Attention doesn't get batched and the runtime of attention for a given users token depends on the total context length. Hence even in the ideal scenario of you getting a dedicated attention calculating GPU, the MLP calculating GPU doing batching will have to wait for the slowest user.

In the worst case scenario you are sharing a single attention calculating GPU with someone who has a super long context window, then that guy will be hogging most of the memory bandwidth of the GPU, even though you both are generating the same quantity of tokens.

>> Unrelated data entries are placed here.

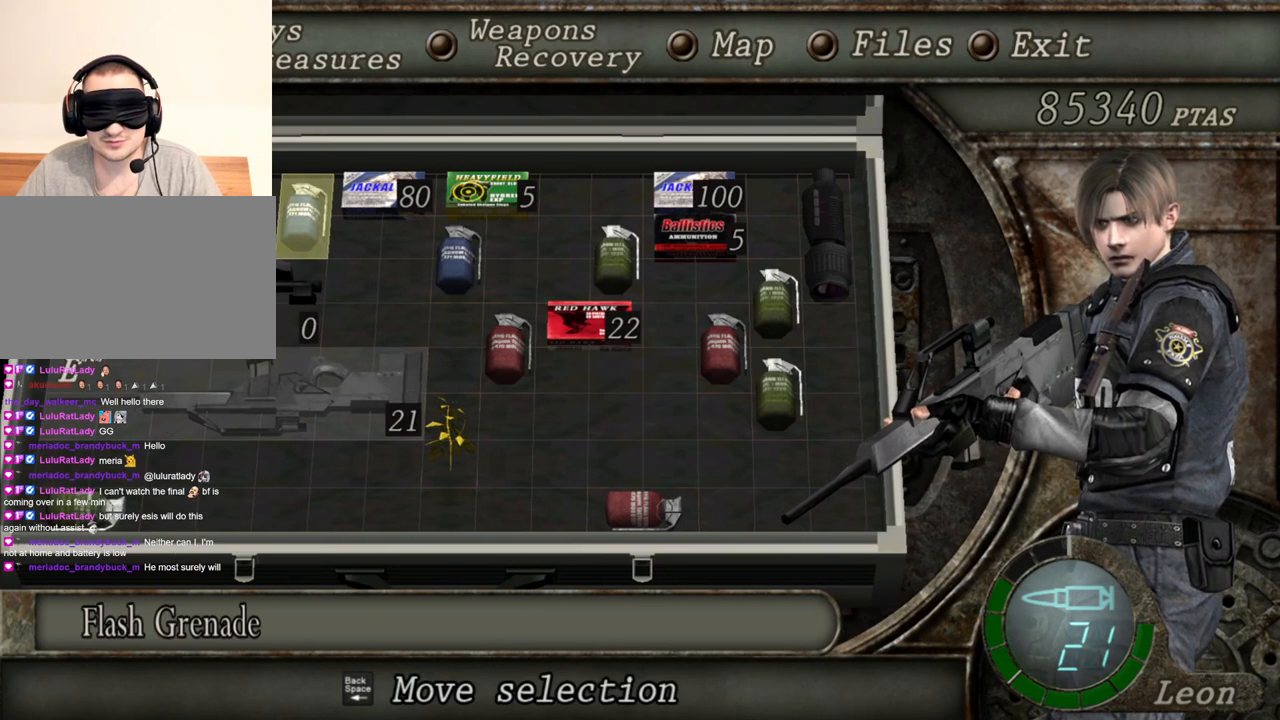
{"keys": [], "mouse": [], "events": []}
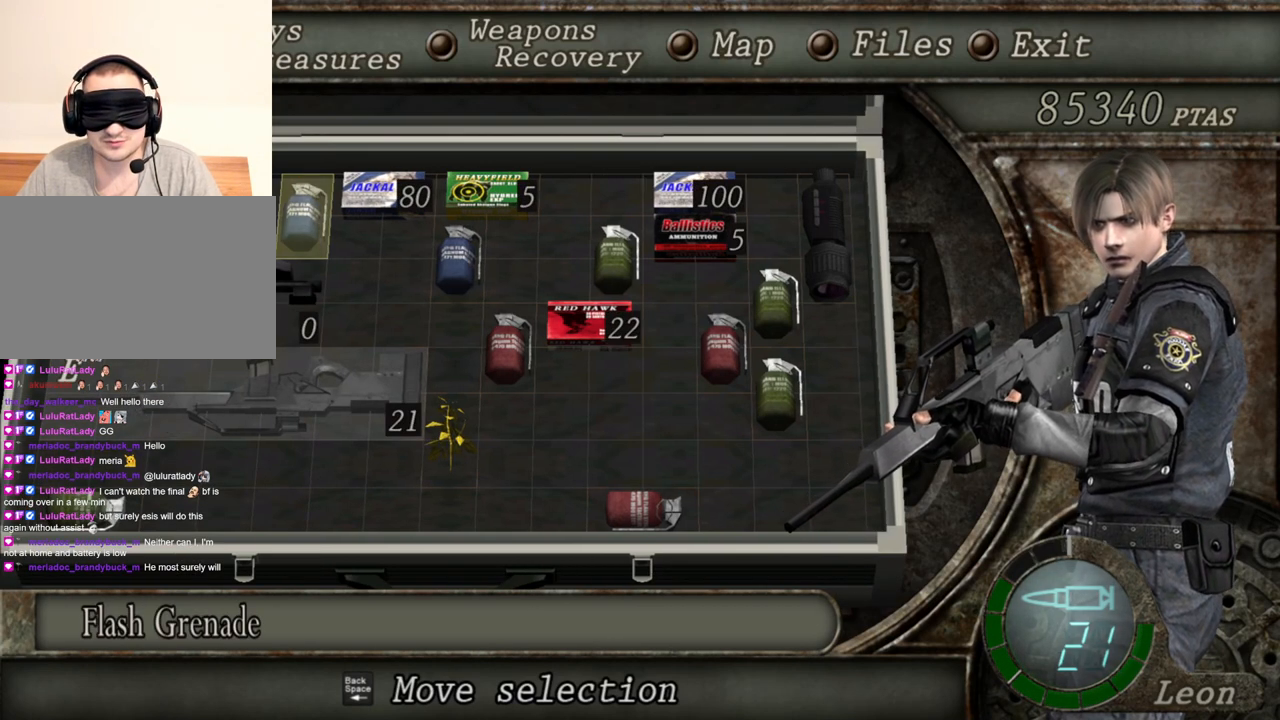
{"keys": [], "mouse": [], "events": []}
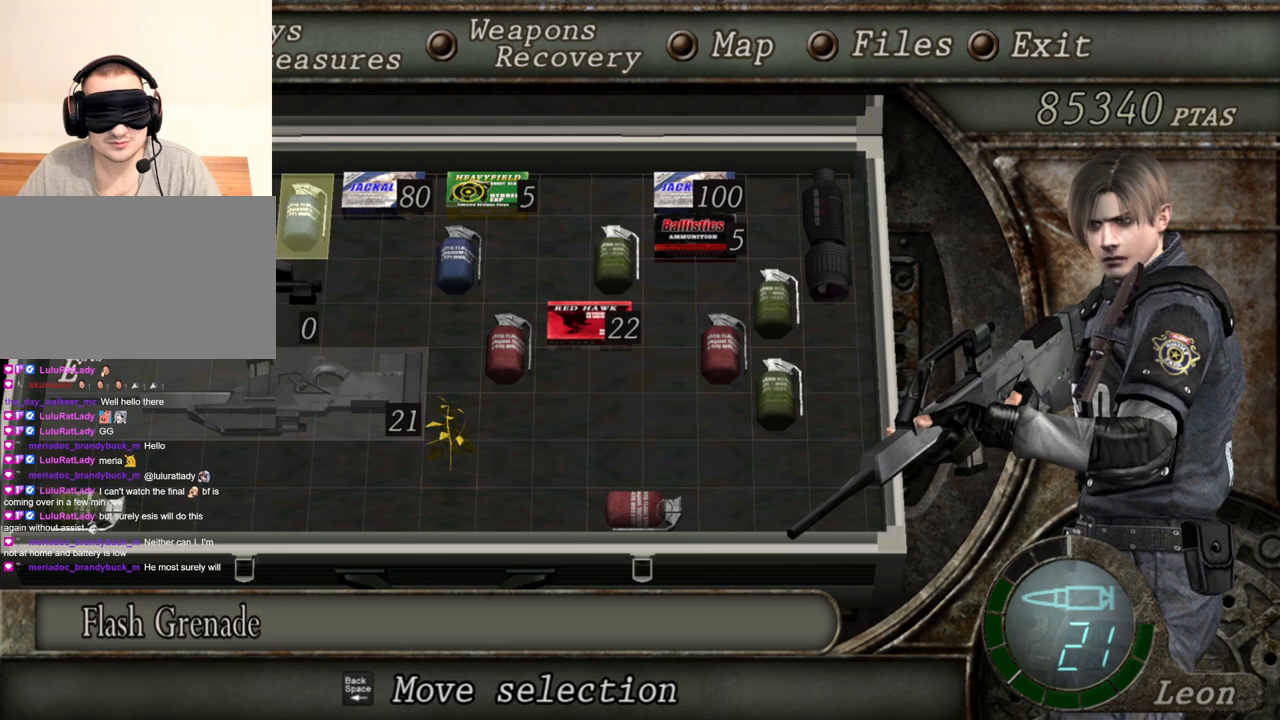
{"keys": [], "mouse": [], "events": [[167, "e", "down"], [300, "e", "up"], [367, "e", "down"], [434, "e", "up"]]}
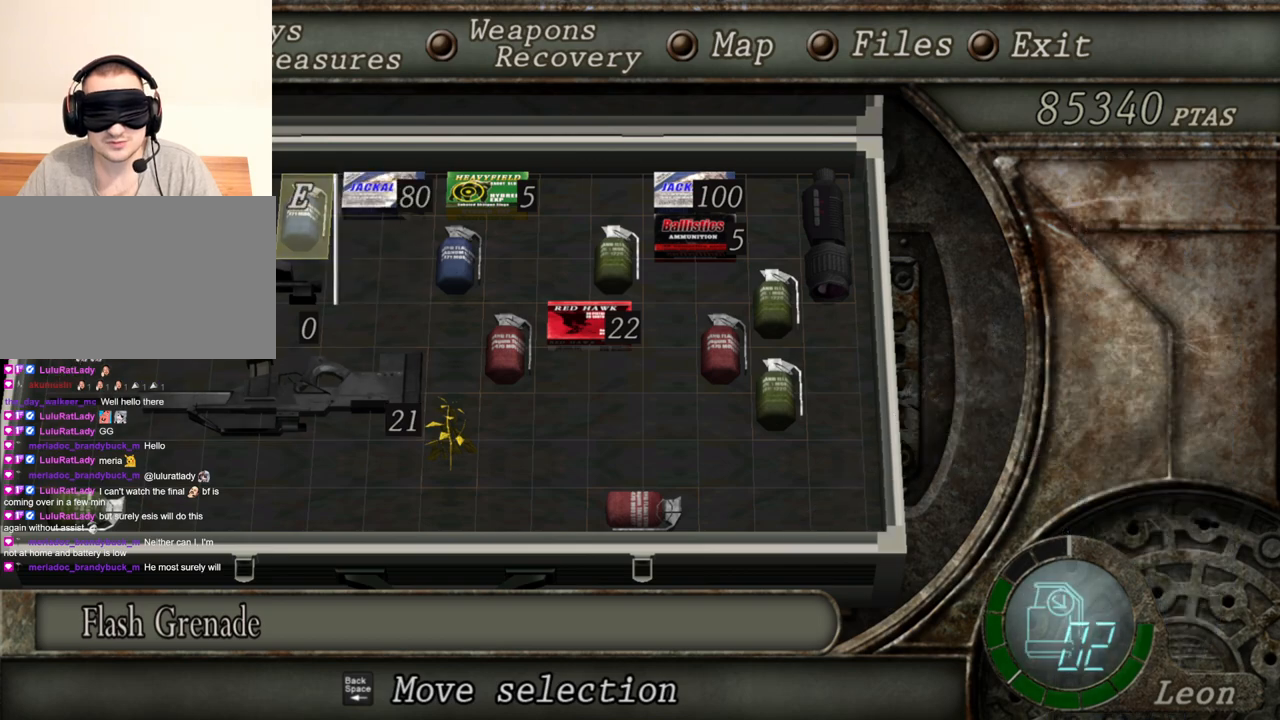
{"keys": [], "mouse": [], "events": []}
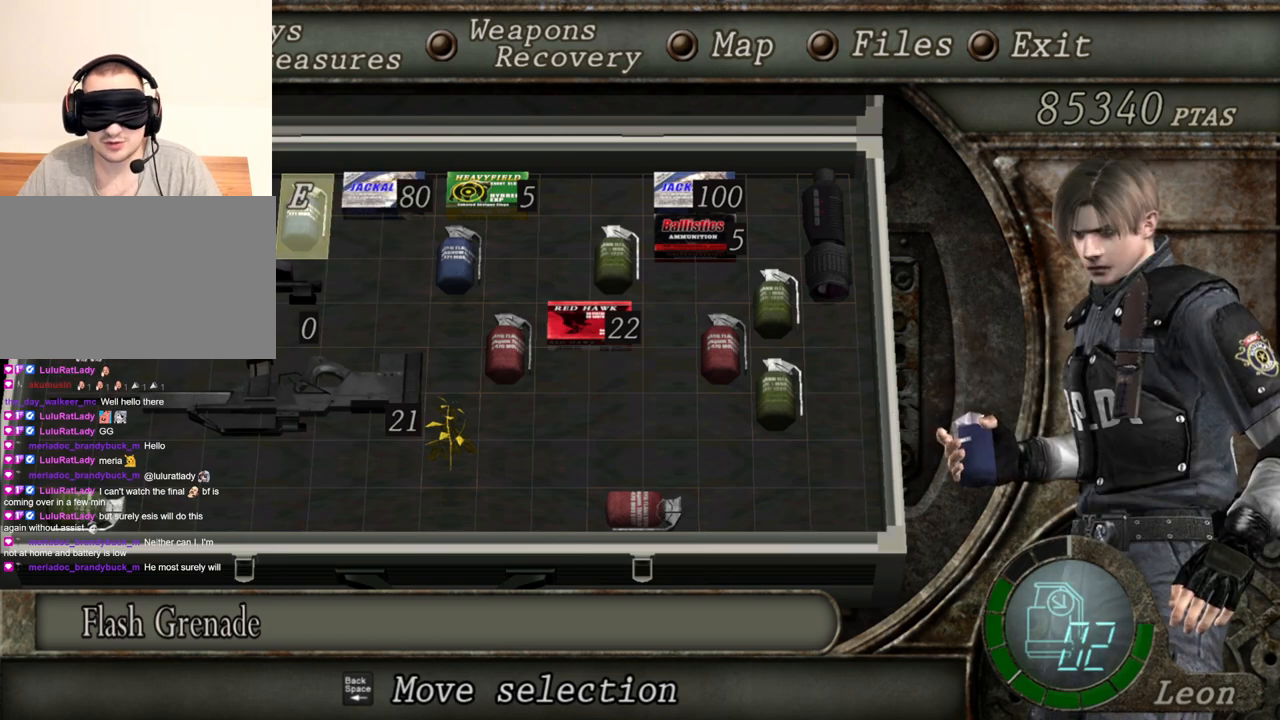
{"keys": [], "mouse": [], "events": []}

This means that in the distributed setting, you will not only need dedicated GPUs for the model and attention calculations, you will also need to duplicate the whole setup for a variety of context lengths, so that long contexts are batches alongside other long contexts and short contexts are batches alongside other short contexts.

Batching can lead to variance with things like batchnorm but most transformers use layer norm to avoid this problem

Because these models are context-sensitive. Every token can influence the output.

In some mixture-of-experts approaches, samples or tokens are being distributed among experts. The experts are selected by trying to predict what is a good expert-sample match. Depending on your neighbors in the batch, you might be assigned different experts.